労働法の無期転換ルールとは?企業の対処法
「無期転換ルール」というものを、ご存知でしょうか?
これは、有期雇用の労働者の雇用を安定させる目的で導入された制度で、
同一の使用者(企業)との間で、「有期労働契約(契約期間の満了日が設定された雇用契約)が5年を超えて更新された場合」、「有期契約労働者からの申込みにより」、「期間の定めのない労働契約(無期労働契約)に転換されるルール」です。
- ・事業者(会社)は、労働者から申込みをされた場合、無期転換の条件を満たしているなら無期転換を拒否することができません。
- ・使用者と労働者それぞれにメリットがありますが、正しい知識がないと労使間のトラブルが裁判にまで発展してしまう場合があります。
- ・平成30年4月以降、「無期転換申込権」を取得する有期雇用労働者が増加しているため、就業規則の改定など、会社側の対応は急務といえます。
本記事では、無期転換ルールの詳しい内容から、雇い止めや問題社員への対応なども含めて解説していきます。
目次
無期転換ルールについて基本から解説します
無期転換ルールとは何か?
「無期転換ルール」とは、有期雇用の労働者の雇用を安定させる目的で導入された制度で、次のような内容のものです。
有期労働契約(契約期間の満了日が設定された雇用契約)が5年を超えて更新された場合、
有期契約労働者からの申込みにより、
期間の定めのない労働契約(無期労働契約)に転換されるルール。

+---+

_指示と条件_: 無期転換ルールの記事を、最後の文の後から引き継いで書き進めよ。 一覧は、無期転換ルールの記事とは別の資料である。

_利用可能なデータ_:

+---+

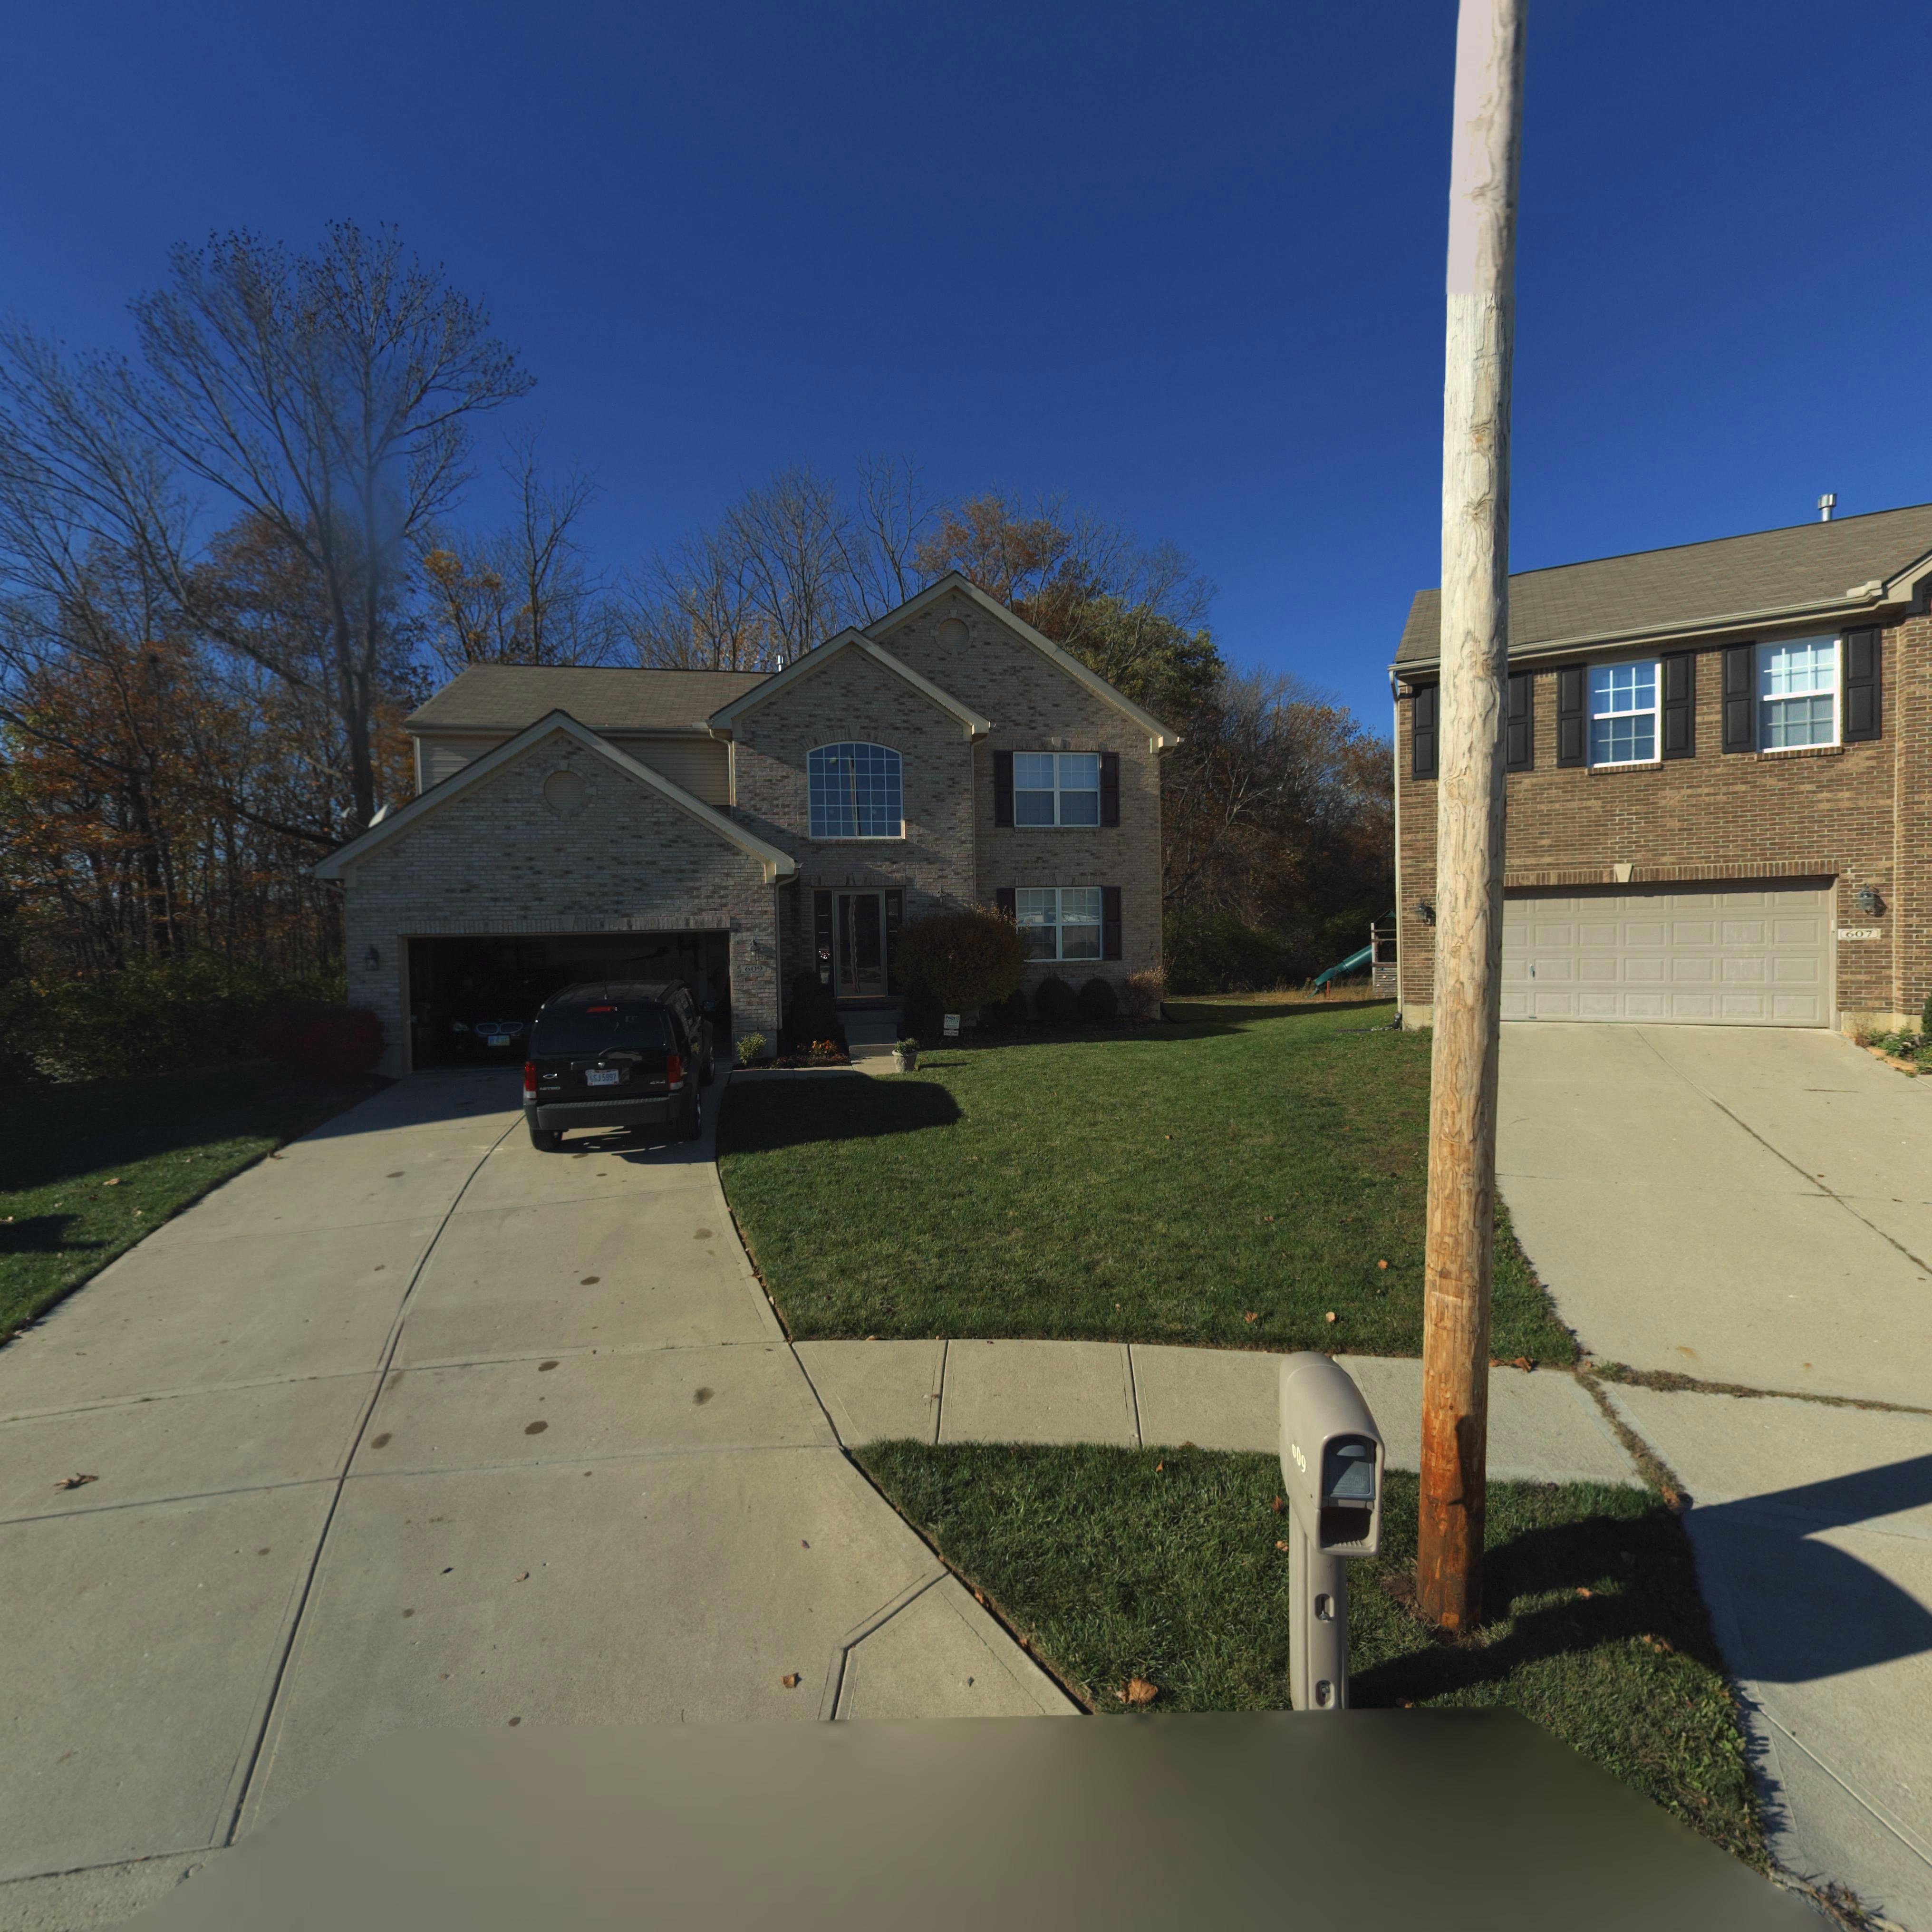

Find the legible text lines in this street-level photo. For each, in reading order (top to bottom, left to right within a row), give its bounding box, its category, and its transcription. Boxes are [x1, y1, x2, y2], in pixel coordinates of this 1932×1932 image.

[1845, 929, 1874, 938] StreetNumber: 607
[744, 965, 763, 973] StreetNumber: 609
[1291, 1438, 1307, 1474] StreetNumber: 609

+---+

_演習の結果_:
※有期労働契約=契約期間が1年、2年というように、期間を定めて雇用する契約のこと。
※有期契約労働者=契約社員、アルバイト、パート、定年後の嘱託社員など
☑無期転換ルールは、2013(平成25)年4月施行の労働契約法改正により導入されました。
☑該当する条文は、労働契約法第18条(有期労働契約の期間の定めのない労働契約への転換)です。
☑平成30年4月以降、「無期転換申込権」を取得する有期雇用労働者が増加しています。
☑無期転換ルールの導入によって、有期労働契約の従業員(契約社員・嘱託社員・有期パート社員など)を雇用している事業者(企業)は対応が必要になっています。
☑基本的に、労働者にとってメリットが大きい制度になっていますが、労使双方にとってメリットとデメリットがあるので、正しい知識を知って、理解しておくことが大切です。
無期転換ルールの仕組みと条件について
- ・無期転換は、労働者からの申込みがあって成立します。
- ・申込みには、雇用契約が更新されて通算の契約期間が5年を超えるという要件が必要です。
- ・無期転換の申込みは労働者の権利ですが、これを行使するかどうかは労働者の自由となります。
- ・労働者が無期転換の申込みをした時点で、使用者(企業)は申込みを承諾したものとみなされ、無期労働契約が成立します。
- ・事業者(企業)は、労働者から申込みをされた場合、無期転換の条件を満たしているなら、無期転換を拒否することができません。
- ・無期労働契約に転換されるのは、申込時の有期労働契約が終了する日の翌日から、となります。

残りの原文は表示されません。